HOW TO COMPLETE THIS TASK:
Starting at the line holding "[890,465,912,480] PI -> (61, 328) none" and finishing at the line holding "[133,149,166,158] Actor ->", transcribe the material exactly, keeping both ends but no pictures.

DATASET ENTRIES:

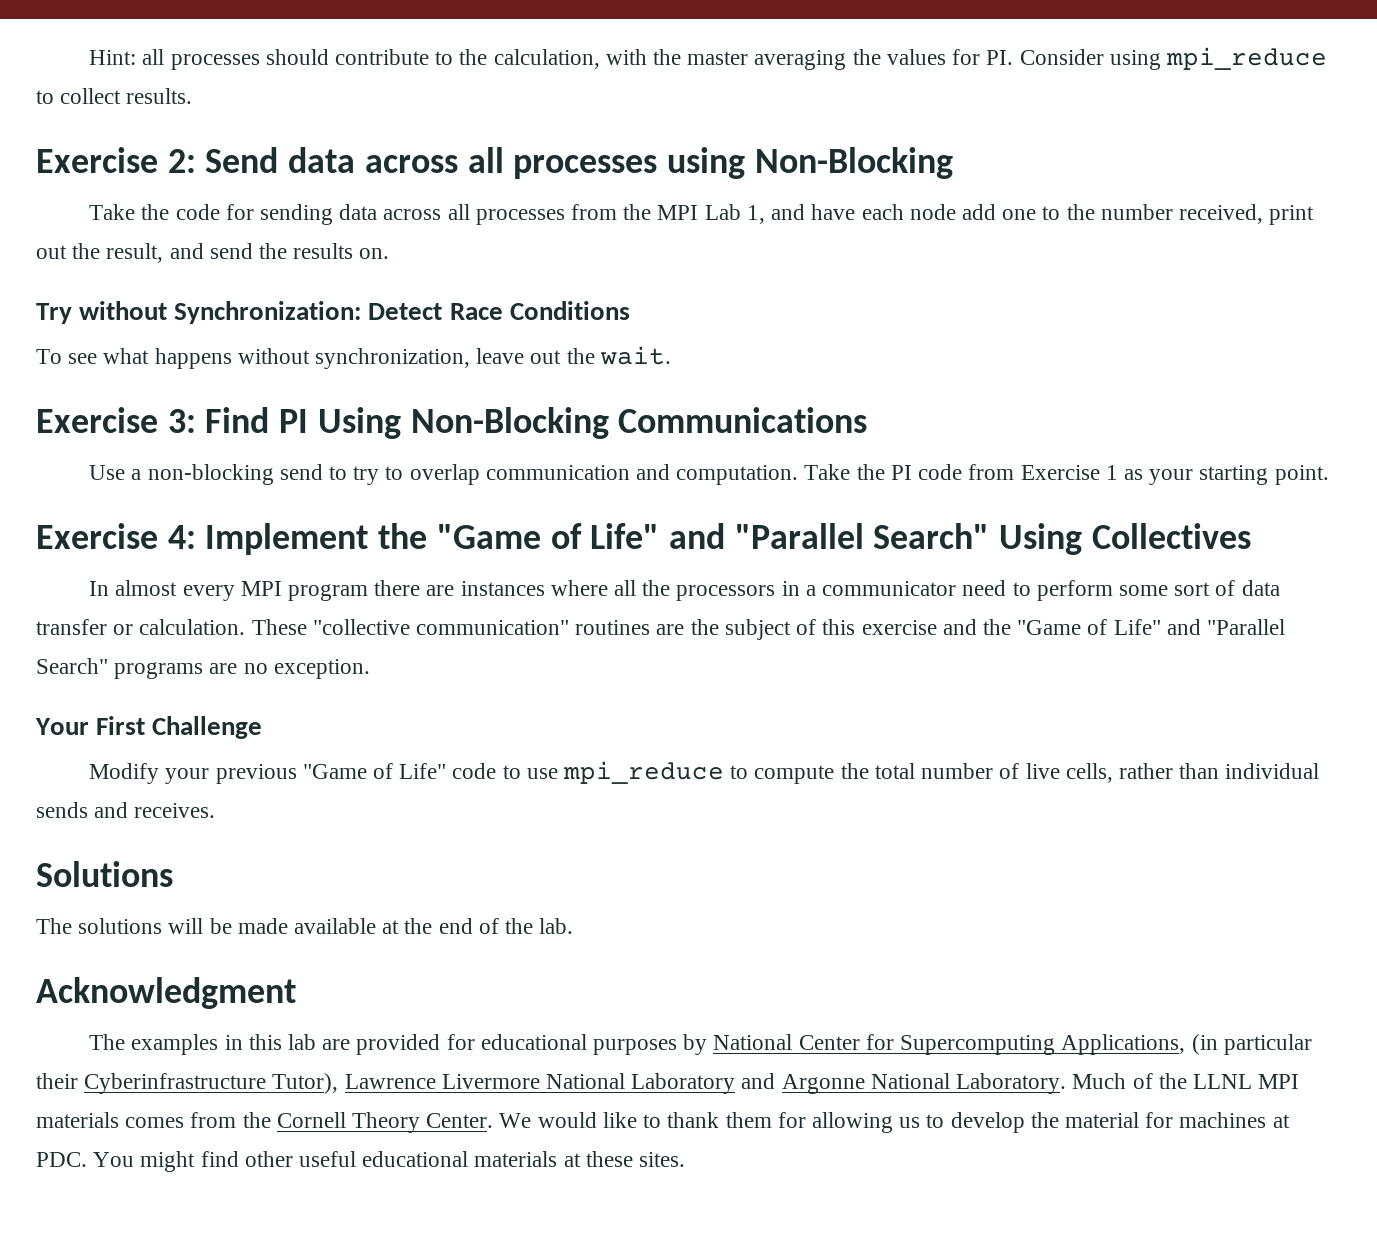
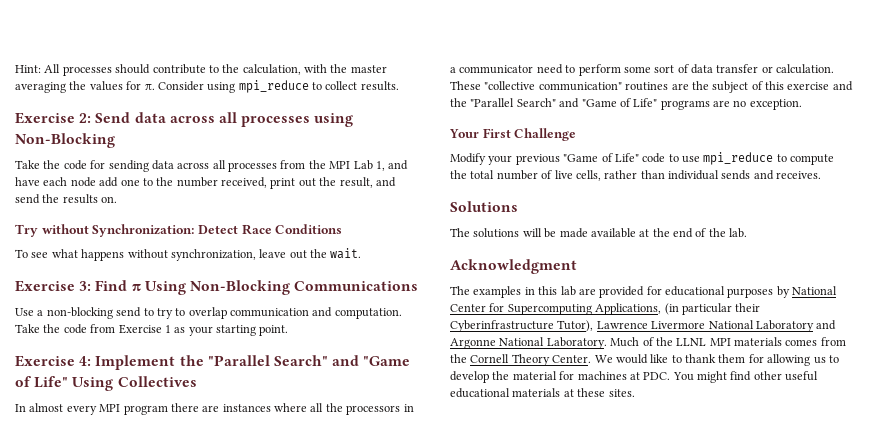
[142,49,165,65] all -> [44,64,61,73] All
[986,50,1014,65] PI. -> [144,84,155,90] π.
[279,409,309,433] PI -> [131,284,141,291] π
[890,465,912,480] PI -> (61, 328) none
[436,523,990,549] "Game of Life" and "Parallel Search" -> [207,355,411,366] [15,376,69,388] "Parallel Search" and "Game of Life"
[1017,619,1285,635] [36,658,108,674] "Game of Life" and "Parallel Search" -> [470,98,658,108] "Parallel Search" and "Game of Life"

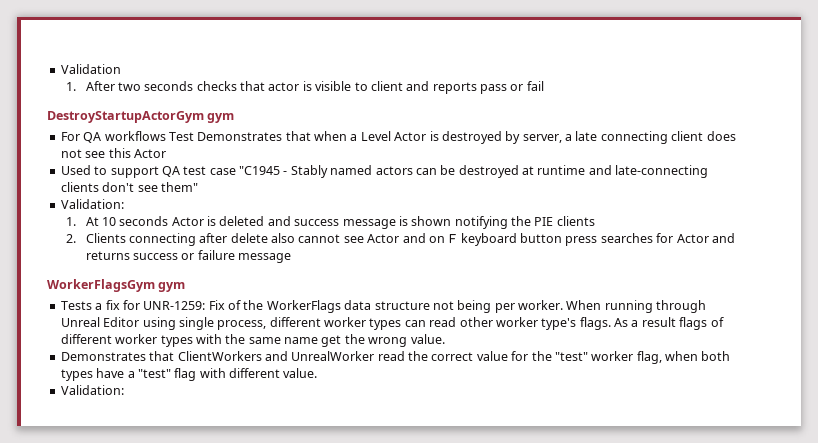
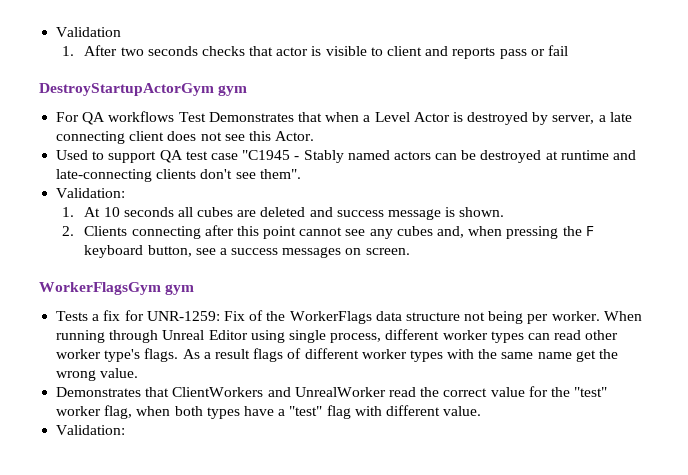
[133,149,166,158] Actor -> [275,131,315,141] Actor.
[160,182,198,192] them" -> [259,169,301,179] them".
[171,216,217,226] Actor is -> [177,207,257,217] all cubes are
[411,216,595,229] shown notifying the PIE clients -> [459,207,505,217] shown.
[230,233,735,246] [85,250,292,263] delete also cannot see Actor and on F keyboard button press searches for Actor and returns success or failure message -> [236,226,594,239] [84,245,410,258] this point cannot see any cubes and, when pressing the F keyboard button, see a success messages on screen.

ANSWER TO THIS PROBLEM:
[890,465,912,480] PI -> (61, 328) none
[436,523,990,549] "Game of Life" and "Parallel Search" -> [207,355,411,366] [15,376,69,388] "Parallel Search" and "Game of Life"
[1017,619,1285,635] [36,658,108,674] "Game of Life" and "Parallel Search" -> [470,98,658,108] "Parallel Search" and "Game of Life"

[133,149,166,158] Actor -> [275,131,315,141] Actor.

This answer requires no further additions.